EXTRAIT DU TEXTE
+---+

Il convient de bien avoir à l’esprit cette “nouvelle façon” de faire la guerre après 1945, cette “troisième guerre mondiale” au cours de laquelle l’affrontement « multimédiatique et idéologique a joué un rôle essentiel ».
En maints domaines, la gauche communiste a repris les thématiques de la bourgeoisie. « Globalement, les communistes semblent se mettre à la traîne de l’idéologie dominante » Ainsi les putschistes russes de 1991 qui voulaient l’unité et l’indépendance de l’URSS sont condamnés, mais Eltsine a été approuvé quand il fait tirer au canon sur le Parlement en 1993. « La gauche finit aujourd’hui par tout déduire de l’idéologie dominante » et se retrouve dans les commémorations de toutes les victimes du communisme, ainsi tous les ans à propos de Tien-An-Men.

« L’hégémonie de la bourgeoisie s’exprime aujourd’hui à deux niveaux. Celle-ci discrédite et ridiculise, comme synonyme de rêverie, toute perspective d’une société post-capitaliste, d’une société non fondée sur l’exploitation. Par ailleurs, sur le plan du bilan historique, les moments ou les périodes où la domination de la bourgeoisie a été renversée ou a couru de graves dangers, deviennent des synonymes de barbarie et de crime. Ainsi la classe dominante renforce sa domination en privant les classes subalternes non seulement d’une perspective future, mais aussi de leur passé. Les classes subalternes sont appelées à accepter ou subir leur condition pour la simple raison qu’à chaque fois qu’elles ont tenté de la modifier, elles auraient ainsi seulement produit un monceau d’horreurs et de ruines. »

Marx à l’inverse, a su défendre les réalisations historiques du communisme et leur mémoire, lorsque, après la Commune de Paris, des procédés identiques avaient été mis en œuvre. Comme le souligne Domenico Losurdo, « la mémoire historique est l’un des deux terrains fondamentaux sur lesquels se développe la lutte des classes sur le plan idéologique ».

+---+

DONNÉES FOURNIES
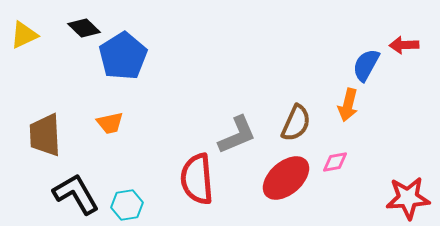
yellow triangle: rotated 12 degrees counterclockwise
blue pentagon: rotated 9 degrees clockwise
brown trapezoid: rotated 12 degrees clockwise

+---+

CONSIGNES DE TRAVAIL
1/ Répondez brièvement à ces questions sur l'extrait :
(a) En quelle année Eltsine a-t-il fait tirer au canon sur le Parlement ?
(b) Quel événement fait l'objet de commémorations tous les ans ?
(c) Après quel événement Marx a-t-il défendu les réalisations historiques du communisme ?
2/ Recopiez à l'identique un passage de l'extrait : commencez aux mots « En maints domaines, la » et arrêtez-vous après les mots « propos de Tien-An-Men. ».
Appuyez-vous uniquement sur l'extrait.

RÉPONSES COMPLÈTES
1/
(a) En 1993.
(b) Tien-An-Men.
(c) La Commune de Paris.

2/
En maints domaines, la gauche communiste a repris les thématiques de la bourgeoisie. « Globalement, les communistes semblent se mettre à la traîne de l’idéologie dominante » Ainsi les putschistes russes de 1991 qui voulaient l’unité et l’indépendance de l’URSS sont condamnés, mais Eltsine a été approuvé quand il fait tirer au canon sur le Parlement en 1993. « La gauche finit aujourd’hui par tout déduire de l’idéologie dominante » et se retrouve dans les commémorations de toutes les victimes du communisme, ainsi tous les ans à propos de Tien-An-Men.